I don’t know how long it took to perform the attack, but the attempts to find the first character of the password only took 0.7 seconds, the last character took 21.4 seconds per attempt.

In the end I was greeted with the following:

weekend@haxtop:~$ time ( echo "10e004c2e186b4d280fad7f36e779ed4" | nc 35.207.132.47 1337)
Please enter the very secret password:
35C3_timing_attacks_are_fun!_:)

Conclusion

Use proper hashes

Pretty similar to the previous writeup, don’t write your own weird hashing implementations if you don’t know what you’re doing.

If they just hashed the password once using sha256 it would have taken a very long time to crack that password.
In fact lets look at how long exactly.

If we assume the characters were lowercase alphanumerical, we’d have 36 possible characters (0-9,a-z). There are 32 characters. That would result in $36^{32}$ possible combinations. Let’s assume we got a nice computer capable of doing 1000000 hashes per second:
$36^{32} = 6.334028666\times10^{49} \text{ combinations} \\ 36^{32} \text{ combinations} \quad/\quad 1000000 \text{ hashes/sec } = 6.334028666\times10^{43} \text{ seconds} \\ 6.334028666\times10^{43} \text{ seconds} \quad/\quad 60 \text{ seconds} = 1.055671444\times10^{42} \text{ minutes} \\ 1.055671444\times10^{42} \text{ minutes} \quad/\quad 60 \text{ minutes} = 1.759452407\times10^{40} \text{ hours} \\ 1.759452407\times10^{40} \text{ hours} \quad/\quad 24 \text{ hours} = 7.331051694\times10^{38} \text{ days} \\ 7.331051694\times10^{38} \text{ days} \quad/\quad 360 \text{ days} = 2.036403248\times10^{36} \text{ years} \\$
Even if you have a computer 10, 100 or 1000 times faster than the example 1 million hashes per second it’d still take way too long. Compared to the $36\times32=1152$ attempts max it’d take to crack these hashes.

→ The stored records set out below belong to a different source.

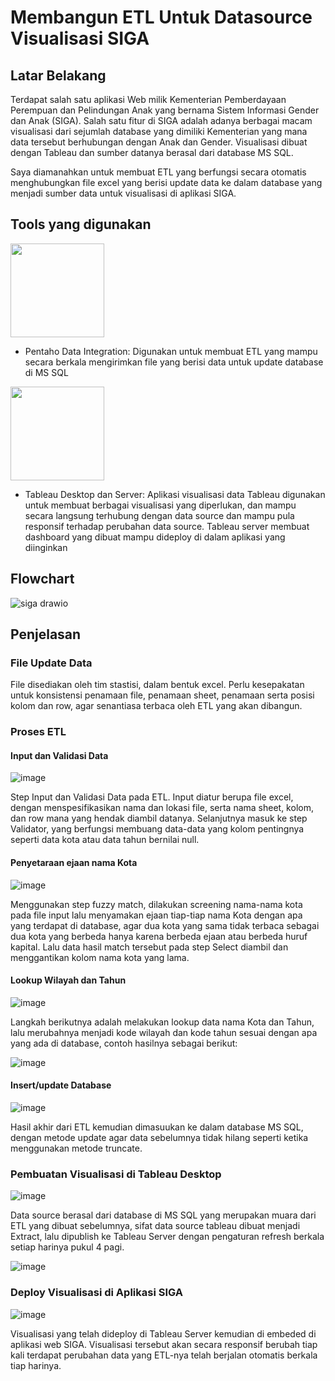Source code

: # Membangun ETL Untuk Datasource Visualisasi SIGA

## Latar Belakang

Terdapat salah satu aplikasi Web milik Kementerian Pemberdayaan Perempuan dan Pelindungan Anak yang bernama Sistem Informasi Gender dan Anak (SIGA). Salah satu fitur di SIGA adalah adanya berbagai macam visualisasi dari sejumlah database yang dimiliki Kementerian yang mana data tersebut berhubungan dengan Anak dan Gender. Visualisasi dibuat dengan Tableau dan sumber datanya berasal dari database MS SQL.

Saya diamanahkan untuk membuat ETL yang berfungsi secara otomatis menghubungkan file excel yang berisi update data ke dalam database yang menjadi sumber data untuk visualisasi di aplikasi SIGA. 

## Tools yang digunakan

<img src="https://user-images.githubusercontent.com/91902011/208600647-7b2d84c4-2623-459e-b8ad-d6ba79162c21.png" width="150">

* Pentaho Data Integration:
  Digunakan untuk membuat ETL yang mampu secara berkala mengirimkan file yang berisi data untuk update database di MS SQL

<img src="https://user-images.githubusercontent.com/91902011/208601162-0cdf2917-aee3-470c-8dd4-ca5e474abe73.png" width="150">

* Tableau Desktop dan Server:
  Aplikasi visualisasi data Tableau digunakan untuk membuat berbagai visualisasi yang diperlukan, dan mampu secara langsung terhubung dengan data source dan mampu pula responsif terhadap perubahan data source. Tableau server membuat dashboard yang dibuat mampu dideploy di dalam aplikasi yang diinginkan

## Flowchart

![siga drawio](https://user-images.githubusercontent.com/91902011/208602722-e88fc1ce-460f-4d36-8ddc-fcfdc8962913.png)

## Penjelasan

### File Update Data

File disediakan oleh tim stastisi, dalam bentuk excel. Perlu kesepakatan untuk konsistensi penamaan file, penamaan sheet, penamaan serta posisi kolom dan row, agar senantiasa terbaca oleh ETL yang akan dibangun.

### Proses ETL

#### Input dan Validasi Data

![image](https://user-images.githubusercontent.com/91902011/208603823-26f2bc95-5adf-4546-996f-f65ffb5a2aed.png)

Step Input dan Validasi Data pada ETL. Input diatur berupa file excel, dengan menspesifikasikan nama dan lokasi file, serta nama sheet, kolom, dan row mana yang hendak diambil datanya. Selanjutnya masuk ke step Validator, yang berfungsi membuang data-data yang kolom pentingnya seperti data kota atau data tahun bernilai null.

#### Penyetaraan ejaan nama Kota

![image](https://user-images.githubusercontent.com/91902011/208604395-9ff21699-cc6f-4190-906f-031f59ba5496.png)

Menggunakan step fuzzy match, dilakukan screening nama-nama kota pada file input lalu menyamakan ejaan tiap-tiap nama Kota dengan apa yang terdapat di database, agar dua kota yang sama tidak terbaca sebagai dua kota yang berbeda hanya karena berbeda ejaan atau berbeda huruf kapital. Lalu data hasil match tersebut pada step Select diambil dan menggantikan kolom nama kota yang lama.

#### Lookup Wilayah dan Tahun

![image](https://user-images.githubusercontent.com/91902011/208605062-5761c1a6-a2cd-48cc-a499-cdbbe6c334ed.png)

Langkah berikutnya adalah melakukan lookup data nama Kota dan Tahun, lalu merubahnya menjadi kode wilayah dan kode tahun sesuai dengan apa yang ada di database, contoh hasilnya sebagai berikut:

![image](https://user-images.githubusercontent.com/91902011/208605992-b1e7d5d5-bed5-4f32-8128-ac9a98951a6d.png)

#### Insert/update Database

![image](https://user-images.githubusercontent.com/91902011/208606104-67983821-55f7-4e73-b834-5ec242d751dd.png)

Hasil akhir dari ETL kemudian dimasuukan ke dalam database MS SQL, dengan metode update agar data sebelumnya tidak hilang seperti ketika menggunakan metode truncate.

### Pembuatan Visualisasi di Tableau Desktop

![image](https://user-images.githubusercontent.com/91902011/208606876-b59f3ea3-35a6-4fd4-8f9e-2d5bffb45c71.png)

Data source berasal dari database di MS SQL yang merupakan muara dari ETL yang dibuat sebelumnya, sifat data source tableau dibuat menjadi Extract, lalu dipublish ke Tableau Server dengan pengaturan refresh berkala setiap harinya pukul 4 pagi.

![image](https://user-images.githubusercontent.com/91902011/208607369-ef94e4cb-5204-4a72-8cd7-c471f17b4dc3.png)

### Deploy Visualisasi di Aplikasi SIGA

![image](https://user-images.githubusercontent.com/91902011/208607921-e6f38816-9a8c-4488-b0f6-889568c0f92a.png)

Visualisasi yang telah dideploy di Tableau Server kemudian di embeded di aplikasi web SIGA. Visualisasi tersebut akan secara responsif berubah tiap kali terdapat perubahan data yang ETL-nya telah berjalan otomatis berkala tiap harinya.




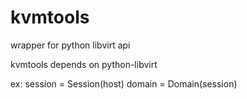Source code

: # kvmtools
wrapper for python libvirt api

kvmtools depends on python-libvirt


ex:
session = Session(host)
domain = Domain(session)
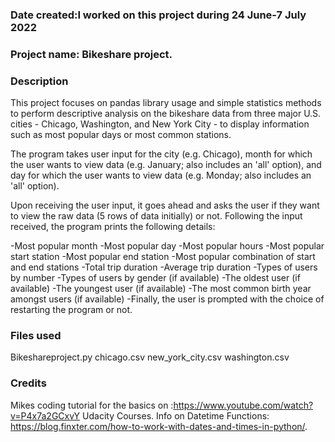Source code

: 
### Date created:I worked on this project during 24 June-7 July 2022


### Project name: Bikeshare project.

### Description
This project focuses on pandas library usage and simple statistics methods to perform descriptive analysis on the bikeshare data from three major U.S. cities - Chicago, Washington, and New York City - to display information such as most popular days or most common stations.

The program takes user input for the city (e.g. Chicago), month for which the user wants to view data (e.g. January; also includes an 'all' option), and day for which the user wants to view data (e.g. Monday; also includes an 'all' option).

Upon receiving the user input, it goes ahead and asks the user if they want to view the raw data (5 rows of data initially) or not. Following the input received, the program prints the following details:

-Most popular month
-Most popular day
-Most popular hours
-Most popular start station
-Most popular end station
-Most popular combination of start and end stations
-Total trip duration
-Average trip duration
-Types of users by number
-Types of users by gender (if available)
-The oldest user (if available)
-The youngest user (if available)
-The most common birth year amongst users (if available)
-Finally, the user is prompted with the choice of restarting the program or not.

### Files used
Bikeshareproject.py
chicago.csv
new_york_city.csv
washington.csv

### Credits

Mikes coding tutorial for the basics on :https://www.youtube.com/watch?v=P4x7a2GCxvY
Udacity Courses. 
Info on Datetime Functions: https://blog.finxter.com/how-to-work-with-dates-and-times-in-python/.


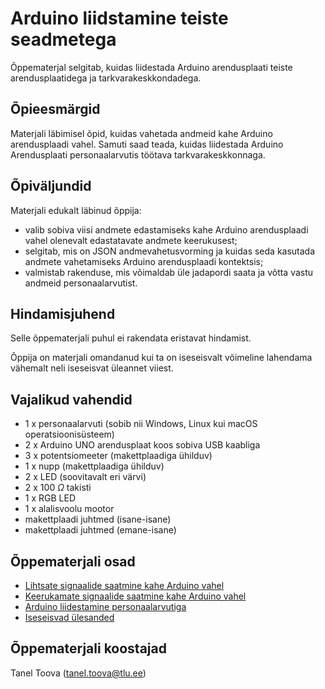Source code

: # Arduino liidstamine teiste seadmetega
Õppematerjal selgitab, kuidas liidestada Arduino arendusplaati teiste arendusplaatidega ja tarkvarakeskkondadega.

## Õpieesmärgid
Materjali läbimisel õpid, kuidas vahetada andmeid kahe Arduino arendusplaadi vahel. Samuti saad teada, kuidas liidestada Arduino Arendusplaati personaalarvutis töötava tarkvarakeskkonnaga.

## Õpiväljundid
Materjali edukalt läbinud õppija:
* valib sobiva viisi andmete edastamiseks kahe Arduino arendusplaadi vahel olenevalt edastatavate andmete keerukusest;
* selgitab, mis on JSON andmevahetusvorming ja kuidas seda kasutada andmete vahetamiseks Arduino arendusplaadi kontektsis;
* valmistab rakenduse, mis võimaldab üle jadapordi saata ja võtta vastu andmeid personaalarvutist.

## Hindamisjuhend

Selle õppematerjali puhul ei rakendata eristavat hindamist.

Õppija on materjali omandanud kui ta on iseseisvalt võimeline lahendama vähemalt neli iseseisvat üleannet viiest.

## Vajalikud vahendid
* 1 x personaalarvuti (sobib nii Windows, Linux kui macOS operatsioonisüsteem)
* 2 x Arduino UNO arendusplaat koos sobiva USB kaabliga
* 3 x potentsiomeeter (makettplaadiga ühilduv)
* 1 x nupp (makettplaadiga ühilduv)
* 2 x LED (soovitavalt eri värvi)
* 2 x 100 $\Omega$ takisti
* 1 x RGB LED
* 1 x alalisvoolu mootor
* makettplaadi juhtmed (isane-isane)
* makettplaadi juhtmed (emane-isane)

## Õppematerjali osad
* [Lihtsate signaalide saatmine kahe Arduino vahel](materjalid/1_lihtsad_signaalid.md)
* [Keerukamate signaalide saatmine kahe Arduino vahel](materjalid/2_keerukamad_signaalid.md)
* [Arduino liidestamine personaalarvutiga](materjalid/3_liidestamine_personaalarvutiga.md)
* [Iseseisvad ülesanded](materjalid/4_iseseisvad_ülesanded.md)

## Õppematerjali koostajad

Tanel Toova (tanel.toova@tlu.ee)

Timing attacks aren’t hard to prevent once you know how they work. So just remember this challenge and don’t make these kinds of silly mistakes.

Rust seems okay

The final conclusion is that rust seems nice but I still have an irrational dislike towards package managers for languages. The Cargo.lock file was almost 3 times as long as our 45 lines of actual code because it has a single dependency (which had several dependencies of its own, and they had some, etc etc). Also how does version 0.3.22 of the rand package depend on version 0.4.3 of that same package?

No point to keep complaining about this way of coding though, all languages seem to be going this way despite all the problems it repeatedly causes.